Why Streamlit? The fastest path to a working desktop UI for Python. One file. No frontend development. The entire UI is app.py. For a cohort running on 2-week artifact cycles, this is the right call. The tradeoff is limited customization. A production version would move to a proper desktop framework. For a portfolio artifact with real users, Streamlit is correct.


Memory Profile During a Query

Here is what happens to RAM when someone asks a question:

  • Model weights (Llama 3.2 Q4): 2.0 GB, constant
  • Embedding model (MiniLM): 0.1 GB, constant after first load
  • KV cache during inference: 0.2-0.4 GB, temporary per query, freed after
  • ChromaDB index in RAM: 0.1 GB for a typical document set

Peak during query: approximately 2.7 GB. A MacBook Air with 8GB handles this while running a browser, Slack, and VS Code.


Known Limitations in Version 1

Scanned PDFs fail silently. A scanned PDF is an image of text. pypdf cannot read it. The app processes it, chunks empty strings, and returns no results when queried. This is not a crash. It is a silent failure, which is worse. Version 2 adds an OCR detection layer that checks whether extracted text is empty and warns the user before indexing.
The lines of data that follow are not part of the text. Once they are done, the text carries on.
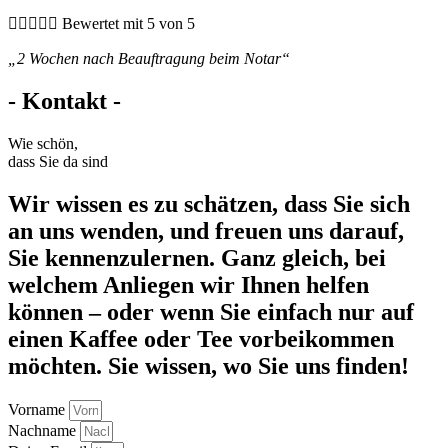





Bewertet mit 5 von 5
„2 Wochen nach Beauftragung beim Notar“
- Kontakt -
Wie schön,
dass Sie da sind
Wir wissen es zu schätzen, dass Sie sich
an uns wenden, und freuen uns darauf,
Sie kennenzulernen. Ganz gleich, bei
welchem Anliegen wir Ihnen helfen
können – oder wenn Sie einfach nur auf
einen Kaffee oder Tee vorbeikommen
möchten. Sie wissen, wo Sie uns finden!
Vorname
Nachname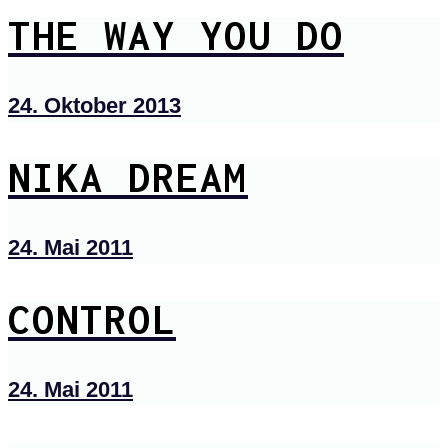
THE WAY YOU DO
24. Oktober 2013
NIKA DREAM
24. Mai 2011
CONTROL
24. Mai 2011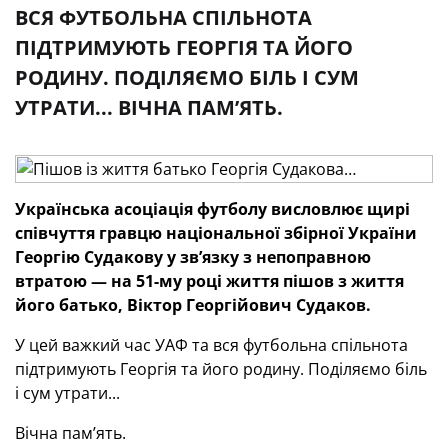
ВСЯ ФУТБОЛЬНА СПІЛЬНОТА
ПІДТРИМУЮТЬ ГЕОРГІЯ ТА ЙОГО
РОДИНУ. ПОДІЛЯЄМО БІЛЬ І СУМ
УТРАТИ... ВІЧНА ПАМ’ЯТЬ.
Українська асоціація футболу висловлює щирі
співчуття гравцю національної збірної України
Георгію Судакову у зв’язку з непоправною
втратою — на 51-му році життя пішов з життя
його батько, Віктор Георгійович Судаков.
У цей важкий час УАФ та вся футбольна спільнота
підтримують Георгія та його родину. Поділяємо біль
і сум утрати...
Вічна пам’ять.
No multi-document context. Six chunks are retrieved per query, regardless of how many documents are indexed. If the answer spans two different documents, the retriever may not surface both. Version 2 introduces source-aware retrieval that guarantees representation from multiple documents when the index spans more than one.

No cost. The app is free to run. That is the point. Zero API costs, zero per-query charges. The whole value proposition depends on this remaining true.


What 50 People Learn by Building This

Every AI Engineer HQ Cohort 1 member built Neural Vault as Artifact 1. By the end of week 2, all 50 members could explain quantization, build a RAG pipeline from scratch, describe why HNSW indexing is necessary, and reason about the memory tradeoffs of different context window sizes.

That is not theory. Those are the exact questions engineering interviews ask.